Kate Hartland needs money to help her sister escape an unwanted marriage. To get the money, this “good” saloon singer – she doesn’t give out for money or anything else – decides to sell herself to hunky Sean O’Brien for a hundred dollars. What’s the market rate anyway? She is a virgin, but she pretends she isn’t. Nonetheless, a great time is had by everybody. Prostitution is never this fun or appealing.
What is not appealing, however, is Kate being pawed by an ugly man – her boss – and she flees like a good, inept romance heroine right into the arms of the Comanche. She finds herself bartered for a horse, and worse, she is now the property of Sean O’Brien! He is actually half-Irish, half-Comanche, but he embraces his Comanche half fully.

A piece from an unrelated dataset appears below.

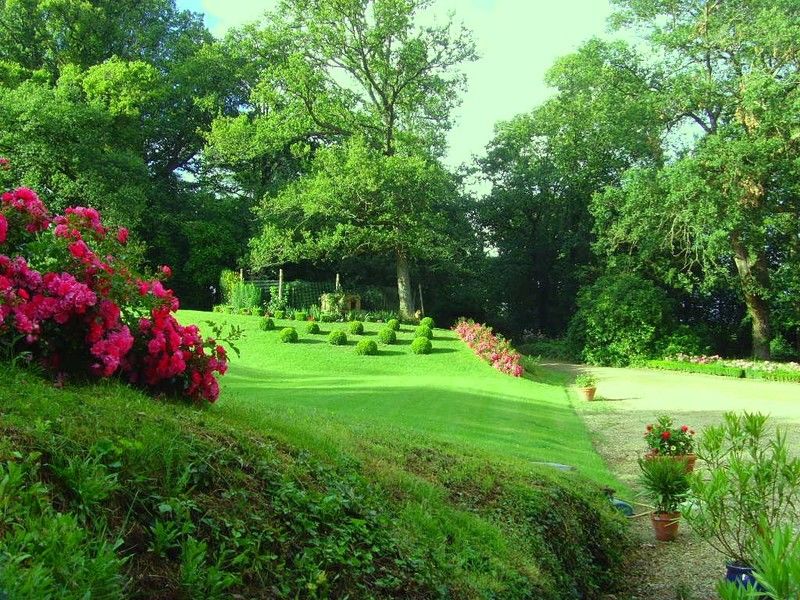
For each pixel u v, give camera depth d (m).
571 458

What happens next? The usual in a captive fantasy – romance, marriage, bad Indian tribes attacking and lusting after our heroine, et cetera. What I find interesting is that the author doesn’t flinch from making Kate hate Indians, which is a perfectly natural response, in my opinion, in a time when Indians are portrayed as savages and worse. However, at the same time the author also makes Kate the enlightened anti-slavery advocate. How did that come about, from an Indian-hating two-dime saloon singer to boot?
Also, the author does portray Indian tribes as violent people who can kill, something that can probably drive genteel Cassie Edwards readers into shock, but at the same time, she also unabashedly romanticizes Sean’s tribe as the owners of some modern-day Indian health farm getaway – peace-loving, healthy-eating, Mother Earth-loving people who come this close to being bumbling simpleton human Care Bears. Trust Kate to find the only tree-hugging, peace loving Comanche tribe in the entire country.
Lord of the Plains is a disappointing missed-opportunity, how sad really. Let me know when the author has made up her mind. I think she can do better than this.